Walter Lippmann, prominent twentieth-century foreign affairs analyst, coined the term foreign policy “insolvency” to describe gaps between objectives and capabilities. By this metric, American foreign policy has operated insolvent for three decades—pursuing objectives requiring resources and commitment levels unsustainable long-term.

The 2025 Strategy attempts addressing this insolvency by scaling back objectives to match available capabilities and public support. Rather than maintaining global military presence, conducting unlimited interventions, and simultaneously confronting multiple great powers, it prioritizes geographic proximity, encourages allied burden-sharing, and differentiates among adversaries.

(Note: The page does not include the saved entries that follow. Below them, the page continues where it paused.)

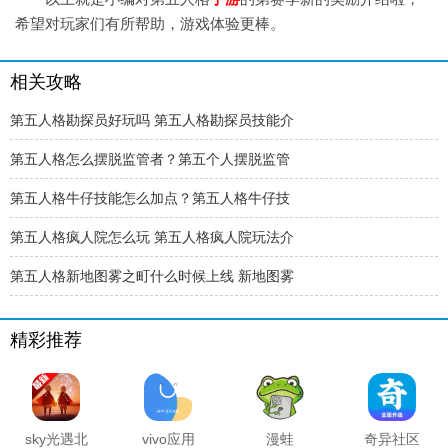
希望对玩家们有所帮助，游戏体验更棒。
相关攻略
第五人格勘探员好玩吗 第五人格勘探员技能介
第五人格怎么摆脱监管者？第五个人摆脱监管
第五人格牛仔技能怎么加点？第五人格牛仔技
第五人格疯人院怎么玩 第五人格疯人院玩法介
第五人格新地图雾之町什么时候上线 新地图雾
精彩推荐
sky光遇北
vivo应用
漫蛙
奇异社区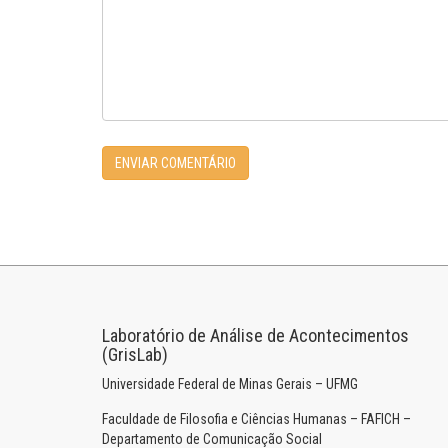
Laboratório de Análise de Acontecimentos
(GrisLab)
Universidade Federal de Minas Gerais – UFMG
Faculdade de Filosofia e Ciências Humanas – FAFICH –
Departamento de Comunicação Social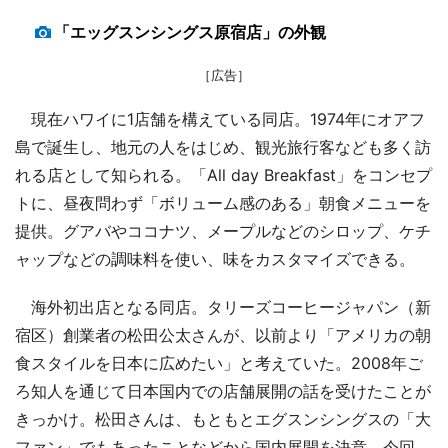
「エッグスンシングス原宿店」の外観
［広告］
現在ハワイに1店舗を構えている同店。1974年にオアフ
島で誕生し、地元の人をはじめ、観光旅行客なども多く訪
れる店として知られる。「All day Breakfast」をコンセプ
トに、昼夜問わず「ボリューム感のある」朝食メニューを
提供。グアバやココナツ、メープルなどのシロップ、ケチ
ャップなどの調味料を使い、味をカスタマイズできる。
海外初出店となる同店。タリーズコーヒージャパン（新
宿区）創業者の松田公太さんが、以前より「アメリカの朝
食スタイルを日本に広めたい」と考えていた。2008年ご
ろ知人を通じて日本国内での店舗展開の話を受けたことが
きっかけ。松田さんは、もともとエグスンシングスの「大
ファン」でもあったことなどから国内展開を決意。今回、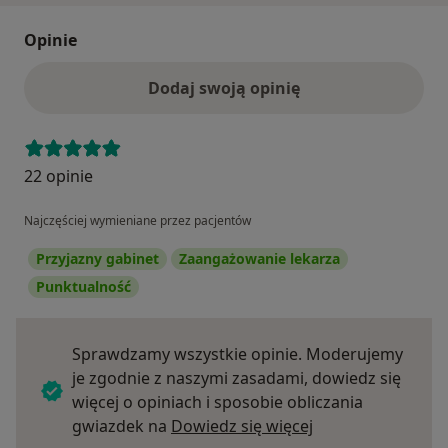
Opinie
Dodaj swoją opinię
22 opinie
Najczęściej wymieniane przez pacjentów
Przyjazny gabinet
Zaangażowanie lekarza
Punktualność
Sprawdzamy wszystkie opinie. Moderujemy
je zgodnie z naszymi zasadami, dowiedz się
więcej o opiniach i sposobie obliczania
Dowiedz się więce
gwiazdek na
Dowiedz się więcej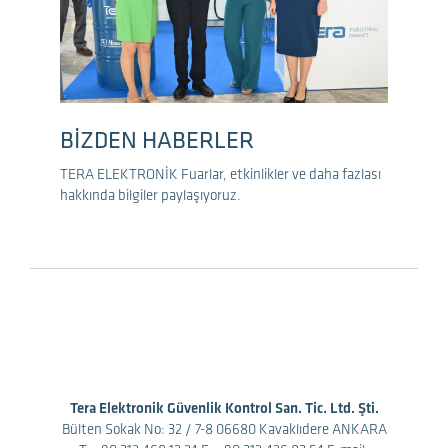
BİZDEN HABERLER
TERA ELEKTRONİK Fuarlar, etkinlikler ve daha fazlası
hakkında bilgiler paylaşıyoruz.
Tera Elektronik Güvenlik Kontrol San. Tic. Ltd. Şti.
Bülten Sokak No: 32 / 7-8 06680 Kavaklıdere ANKARA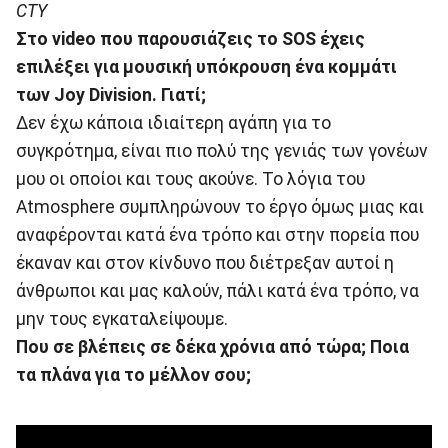
CTY
Στο video που παρουσιάζεις το SOS έχεις
επιλέξει για μουσική υπόκρουση ένα κομμάτι
των Joy Division. Γιατί;
Δεν έχω κάποια ιδιαίτερη αγάπη για το
συγκρότημα, είναι πιο πολύ της γενιάς των γονέων
μου οι οποίοι και τους ακούνε. Το λόγια του
Αtmosphere συμπληρώνουν το έργο όμως μιας και
αναφέρονται κατά ένα τρόπο και στην πορεία που
έκαναν και στον κίνδυνο που διέτρεξαν αυτοί η
άνθρωποι και μας καλούν, πάλι κατά ένα τρόπο, να
μην τους εγκαταλείψουμε.
Που σε βλέπεις σε δέκα χρόνια από τώρα; Ποια
τα πλάνα για το μέλλον σου;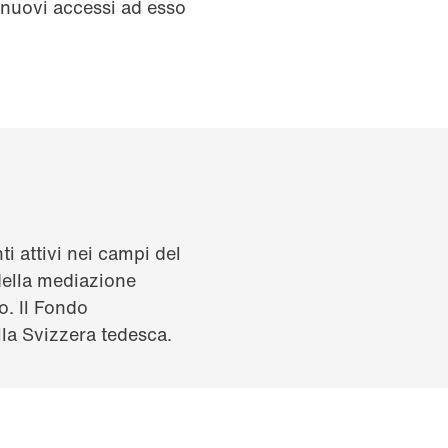
 nuovi accessi ad esso
ti attivi nei campi del
 della mediazione
o. Il Fondo
lla Svizzera tedesca.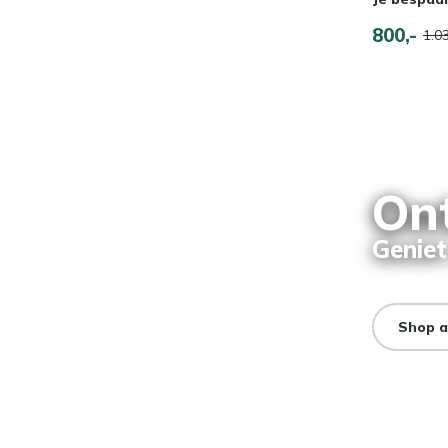
800,-
1.03
On
Geniet
Shop a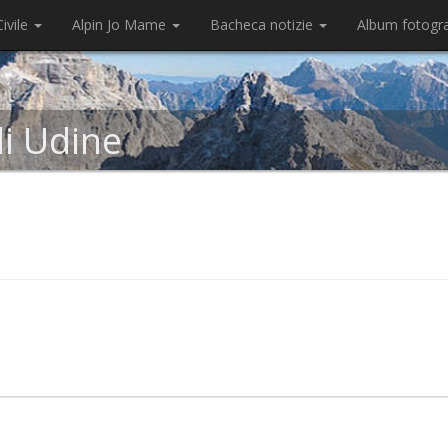
ivile
Alpin Jo Mame
Bacheca notizie
Album fotogr
di Udine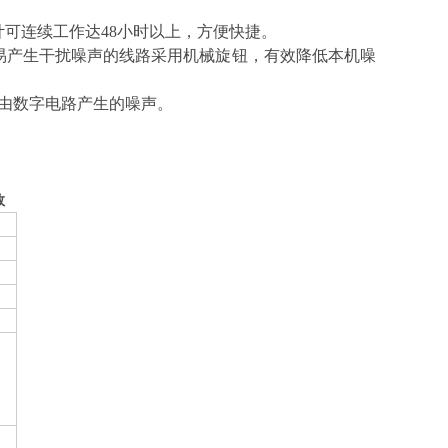
可连续工作达48小时以上，方便快捷。
易产生干扰噪声的线路采用机械旋钮，有效降低本机噪
了由数字电路产生的噪声。
数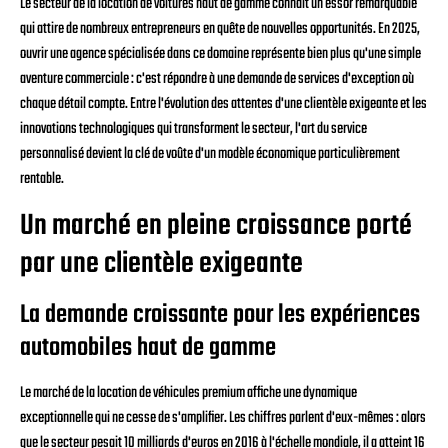
Le secteur de la location de voitures haut de gamme connaît un essor remarquable
qui attire de nombreux entrepreneurs en quête de nouvelles opportunités. En 2025,
ouvrir une agence spécialisée dans ce domaine représente bien plus qu'une simple
aventure commerciale : c'est répondre à une demande de services d'exception où
chaque détail compte. Entre l'évolution des attentes d'une clientèle exigeante et les
innovations technologiques qui transforment le secteur, l'art du service
personnalisé devient la clé de voûte d'un modèle économique particulièrement
rentable.
Un marché en pleine croissance porté
par une clientèle exigeante
La demande croissante pour les expériences
automobiles haut de gamme
Le marché de la location de véhicules premium affiche une dynamique
exceptionnelle qui ne cesse de s'amplifier. Les chiffres parlent d'eux-mêmes : alors
que le secteur pesait 10 milliards d'euros en 2016 à l'échelle mondiale, il a atteint 16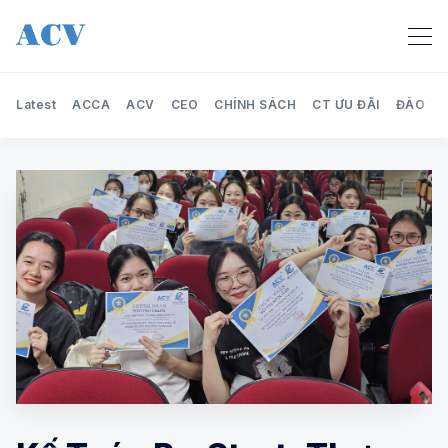
Latest
ACCA
ACV
CEO
CHÍNH SÁCH
CT ƯU ĐÃI
ĐÀO TẠ
Search Audit Care Việt Nam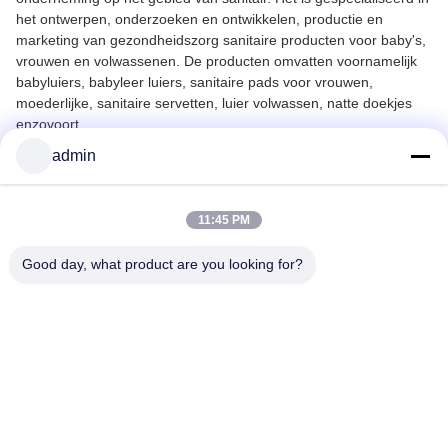
het ontwerpen, onderzoeken en ontwikkelen, productie en
marketing van gezondheidszorg sanitaire producten voor baby's,
vrouwen en volwassenen. De producten omvatten voornamelijk
babyluiers, babyleer luiers, sanitaire pads voor vrouwen,
moederlijke, sanitaire servetten, luier volwassen, natte doekjes
enzovoort.
Rekening houdend met het bedrijfsbeleid "gebaseerd op
admin
oprechtheid, pionier en invent", bezit Zhengda internationale
productieworkshop, de geavanceerde vaardigheden en
machines, Strict Quality Control System, samen met ISO9001,
11:45 PM
maakt de producten van Zhengda hot Sellers in Europa, Amerika,
Afrika, Afrika, Afrika, Afrika, Afrika, Afrika, Afrika, Afrika, Afrika, Mid
Good day, what product are you looking for?
Oost enzovoort. Wat betreft de strategie voor particuliere merk,
Zhengda heeft initiële prestaties gemaakt, veel producten zoals
"Heeppo" Baby Diaper, "Ticcis" babyleer luiers, "Shiny Girl"
Sanitaire servetten, zijn de klanten bekend. Geconfronteerd met
felle concurrentie, zal Zhengda met alle kracht de vaardigheid
ontwikkelen en de producten optimaliseren.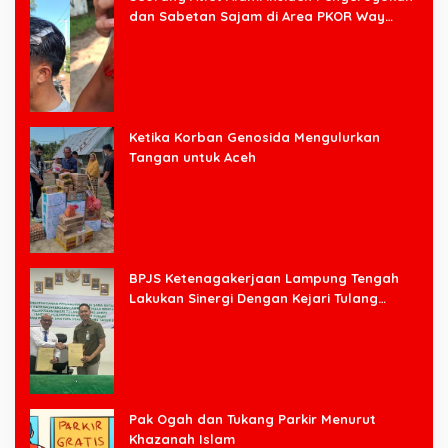
dan Sabetan Sajam di Area PKOR Way
Halim
Ketika Korban Genosida Mengulurkan
Tangan untuk Aceh
BPJS Ketenagakerjaan Lampung Tengah
Lakukan Sinergi Dengan Kejari Tulang
Bawang Barat
Pak Ogah dan Tukang Parkir Menurut
Khazanah Islam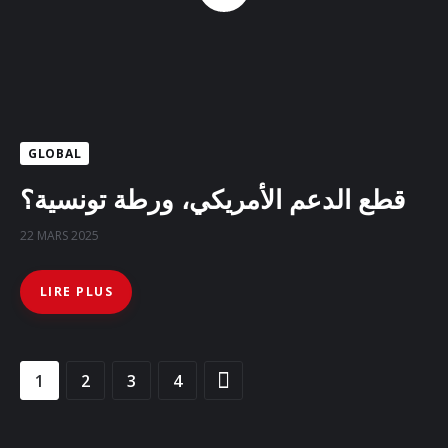
GLOBAL
قطع الدعم الأمريكي، ورطة تونسية؟
22 MARS 2025
LIRE PLUS
1
2
>
3
4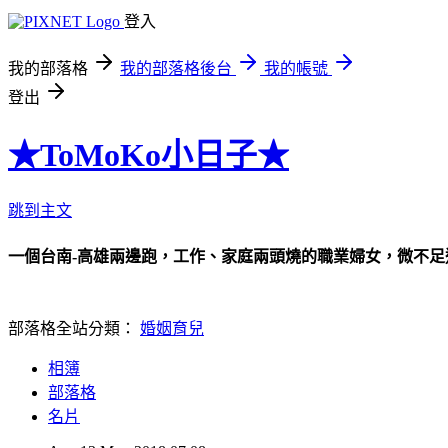
登入
我的部落格
我的部落格後台
我的帳號
登出
★ToMoKo小日子★
跳到主文
一個台南-高雄兩邊跑，工作、家庭兩頭燒的職業婦女，微不
部落格全站分類：
婚姻育兒
相簿
部落格
名片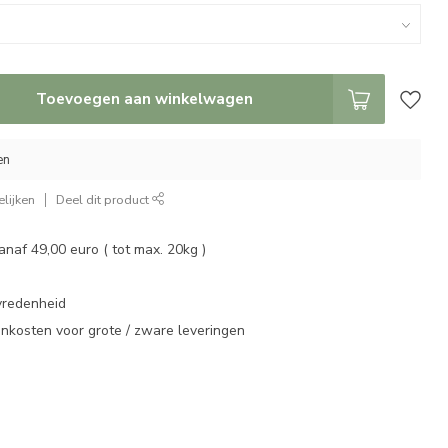
Toevoegen aan winkelwagen
en
lijken
Deel dit product
vanaf 49,00 euro ( tot max. 20kg )
vredenheid
enkosten voor grote / zware leveringen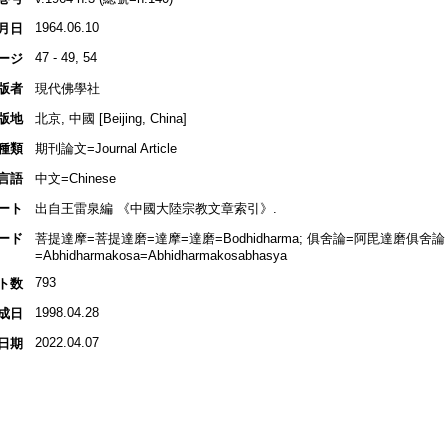
1964.06.10
月日
47 - 49, 54
ージ
版者
現代佛學社
版地
北京, 中國 [Beijing, China]
種類
期刊論文=Journal Article
言語
中文=Chinese
ート
出自王雷泉編 《中國大陸宗教文章索引》.
ード
菩提達摩=菩提達磨=達摩=達磨=Bodhidharma; 俱舍論=阿毘達磨俱舍論
=Abhidharmakosa=Abhidharmakosabhasya
793
ト数
1998.04.28
成日
2022.04.07
日期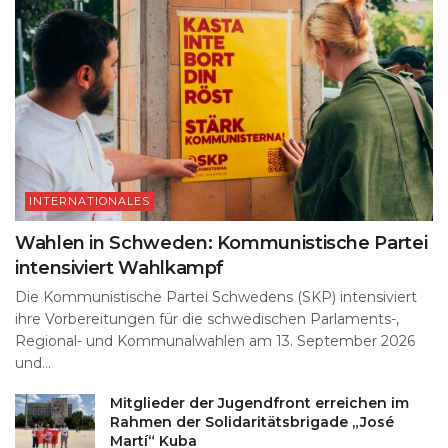
INTERNATIONALES
Wahlen in Schweden: Kommunistische Partei
intensiviert Wahlkampf
Die Kommunistische Partei Schwedens (SKP) intensiviert
ihre Vorbereitungen für die schwedischen Parlaments-,
Regional- und Kommunalwahlen am 13. September 2026
und...
Mitglieder der Jugendfront erreichen im
Rahmen der Solidaritätsbrigade „José
Martí“ Kuba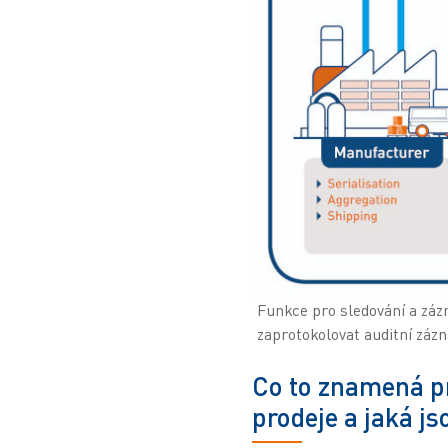
Funkce pro sledování a zá
zaprotokolovat auditní záz
Co to znamená pr
prodeje a jaká j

Critics argue this approach abandons American global leadership and retreats from commitments that maintained international stability. However, defenders contend that persistent gap between objectives and capabilities has undermined American power more than strategic adjustment would. Overextension weakens rather than strengthens influence by dissipating resources across too many fronts while failing to achieve decisive results anywhere.

Long-Term Implications and Open Questions

The Strategy’s success depends on multiple factors beyond administration control. Will allies accept increased security burdens as American guarantees become less automatic? Can Washington successfully differentiate its Russia and China policies without appearing weak toward either? Will prioritizing geographic proximity leave power vacuums elsewhere that adversaries exploit?

These questions lack clear answers, suggesting the Strategy’s implementation will require continuous adjustment as circumstances evolve. However, the document’s explicit recognition of constraints and priorities represents significant analytical advance over predecessor strategies that assumed unlimited American capabilities and universal interests justifying global engagement regardless of costs.

Whether this recalibration produces better outcomes remains uncertain, but continuing previous approaches while expecting different results appeared increasingly untenable. The Strategy offers framework for aligning means with ends—fundamental requirement for sustainable foreign policy that decades of magical thinking obscured.


Original analysis inspired by George Beebe from Responsible Statecraft. Additional research and verification conducted through multiple sources.